上記した特定の具体例の記述により、本発明の一般的な性質が完全に開示されているので、当業者の知識(本明細書で引用した文献の内容を含む)を適用することにより、過度の実験を行うことなく、本発明の一般的概念から逸脱することなく、これらの特定の具体例を、種々の用途のために容易に修飾及び/又は改変することができる。従って、個のような改変及び修飾は、本明細書に記載した教示及びガイドに基づき、開示された具体例の均等の範囲内であることを意図する。

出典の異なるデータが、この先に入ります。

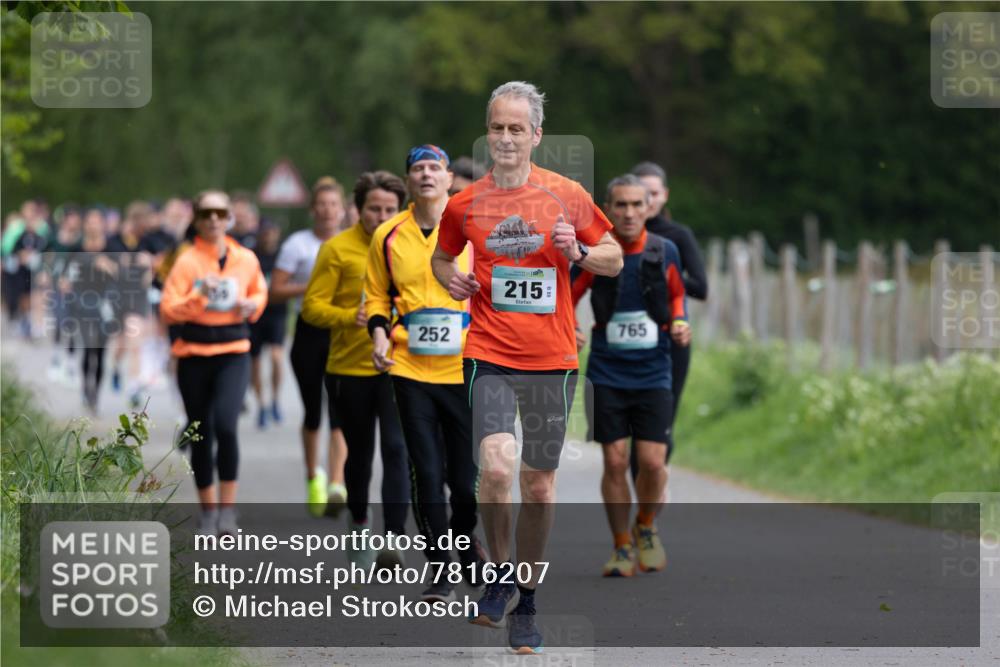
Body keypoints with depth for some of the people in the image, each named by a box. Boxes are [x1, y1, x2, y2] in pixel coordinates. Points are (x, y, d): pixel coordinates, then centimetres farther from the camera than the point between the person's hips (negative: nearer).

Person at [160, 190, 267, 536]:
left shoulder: (247, 260, 4)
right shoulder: (187, 261, -5)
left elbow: (259, 292, 23)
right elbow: (168, 310, -10)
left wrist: (253, 305, 1)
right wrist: (199, 295, -24)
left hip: (233, 354, 0)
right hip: (194, 355, 0)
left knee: (225, 424, -21)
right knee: (201, 435, 7)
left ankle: (228, 508, -11)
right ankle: (208, 510, 23)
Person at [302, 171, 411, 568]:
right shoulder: (338, 250, -5)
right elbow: (312, 307, -9)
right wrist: (351, 316, -25)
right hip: (350, 368, -1)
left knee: (397, 449, -14)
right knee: (359, 453, 14)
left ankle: (394, 540, -18)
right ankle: (359, 524, 36)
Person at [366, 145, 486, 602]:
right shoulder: (388, 236, 6)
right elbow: (377, 294, 17)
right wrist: (380, 332, -1)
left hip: (467, 370, -1)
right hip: (410, 370, 1)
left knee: (468, 474, 3)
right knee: (427, 474, -2)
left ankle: (468, 544, 32)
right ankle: (440, 572, 5)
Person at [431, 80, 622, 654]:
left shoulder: (567, 196, 1)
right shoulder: (465, 203, 4)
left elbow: (615, 259, 10)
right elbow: (442, 256, 23)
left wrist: (577, 252, -10)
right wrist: (450, 278, 1)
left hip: (552, 359, 1)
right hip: (489, 356, -1)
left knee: (540, 482, 6)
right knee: (497, 466, -20)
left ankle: (526, 606, 20)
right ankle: (500, 576, 4)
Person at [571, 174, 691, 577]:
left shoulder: (665, 252, -1)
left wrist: (680, 323, -1)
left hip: (652, 373, 0)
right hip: (606, 374, 0)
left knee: (652, 461, -7)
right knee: (615, 461, -3)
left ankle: (646, 528, 22)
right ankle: (622, 547, 14)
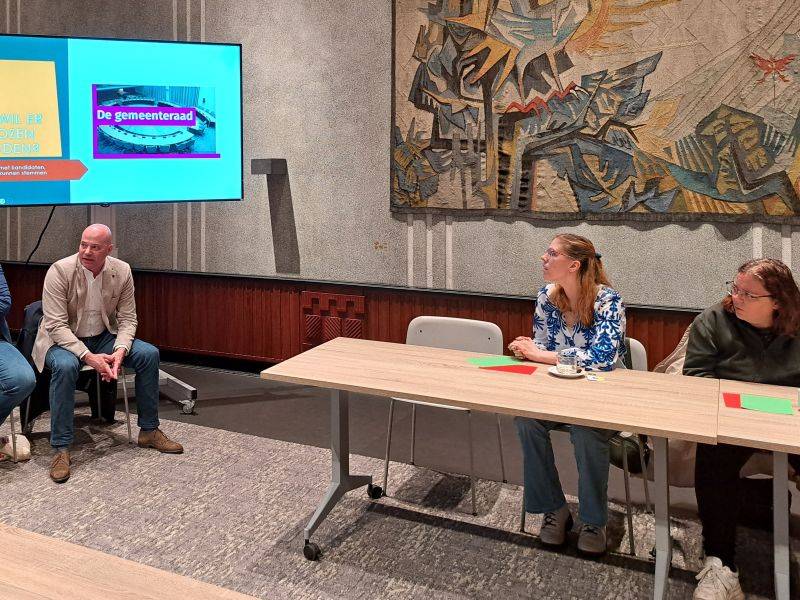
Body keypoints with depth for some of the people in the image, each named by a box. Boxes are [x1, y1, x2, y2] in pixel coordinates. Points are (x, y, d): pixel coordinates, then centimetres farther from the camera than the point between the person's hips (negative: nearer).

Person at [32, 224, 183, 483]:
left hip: (103, 337, 4)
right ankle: (60, 448, -25)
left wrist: (120, 351, -23)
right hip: (62, 340, -4)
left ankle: (149, 431, -1)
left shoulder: (122, 271, -8)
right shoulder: (60, 271, -19)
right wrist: (88, 357, -31)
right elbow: (56, 325, -22)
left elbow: (127, 319, -4)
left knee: (149, 354, -15)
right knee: (65, 366, -36)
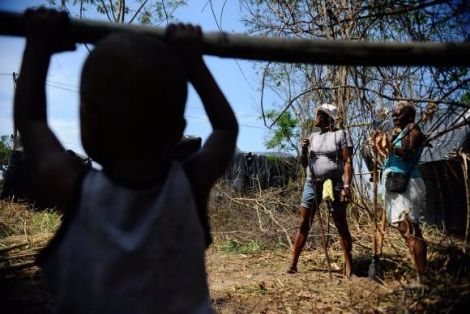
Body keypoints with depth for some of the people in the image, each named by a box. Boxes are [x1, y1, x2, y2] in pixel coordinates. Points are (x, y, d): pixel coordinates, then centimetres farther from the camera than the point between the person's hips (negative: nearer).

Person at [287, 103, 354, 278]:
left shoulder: (341, 135, 0)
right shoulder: (313, 136, 14)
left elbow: (347, 162, -7)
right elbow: (304, 163, 16)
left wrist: (347, 186, -17)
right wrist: (303, 150, -4)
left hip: (334, 184, -4)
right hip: (312, 183, 4)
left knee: (341, 225, 0)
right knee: (304, 224, 0)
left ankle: (349, 264, 9)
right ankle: (293, 263, 2)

本明細書中の術語又は用語は、本明細書に記載した教示及びガイドを当業者の知識と組み合わせて当業者に解釈されるように、記述の目的のために使用するものであって、限定のためのものではない。
Figure 0003568541
Figure 0003568541

Claims (9)

  1. ヘモグロビン含有赤血球を含む希釈液を処理してヘモグロビンの酸素分配能力を増大させる方法であって、
    (a) (i) 前記希釈液を脱酸素化し、次いで、
    (ii) 前記赤血球中の前記ヘモグロビンの少なくとも 80%がα−ニトロシルヘモグロビンに転化されるように 前記希釈液中にNOを提供することを含む方法により前記希釈液に酸化窒素(NO)を添加して、少なくとも80%がα−ニトロシル−ヘモグロビンであるヘモグロビンを含む赤血球を有する、NO処理希釈液を形成し、
    (b) 前記NO処理希釈液を回収
    (c) NO処理希釈液を酸素化することを含む、方法。
  2. 前記NO処理希釈液中の前記ヘモグロビンの少なくとも9%が前記α−ニトロシル−ヘモグロビンである、請求項1記載の方法。
  3. 前記NO処理希釈液中の前記ヘモグロビンの少なくとも99%が前記α−ニトロシル−ヘモグロビンである、請求項記載の方法。
  4. (d) 哺乳動物への輸血に適当な血液組成物を形成する前記NO処理希釈液に少なくとも1種の血液成分を添加することをさらに含み、該血液組成物は、処理されていない前記希釈液に比較して改善された酸素分配能力を有する、請求項1ないし3のいずれか1項に 記載の方法。
  5. 前記NOは、化学反応の生成物として生成させることにより前記希釈液に添加される、請求項1記載の方法。
  6. 前記化学反応は、前記添加工程の最中に行われる請求項記載の方法。
  7. NOは、NOを直接前記希釈液と接触させることにより添加される請求項1記載の方法。
  8. 前記希釈液は全血又は少なくとも1つの血液成分を含む、請求項1記載の方法。
  9. 前記全血又は少なくとも1つの血液成分は、少なくとも3週間貯蔵されたものである、請求項記載の方法。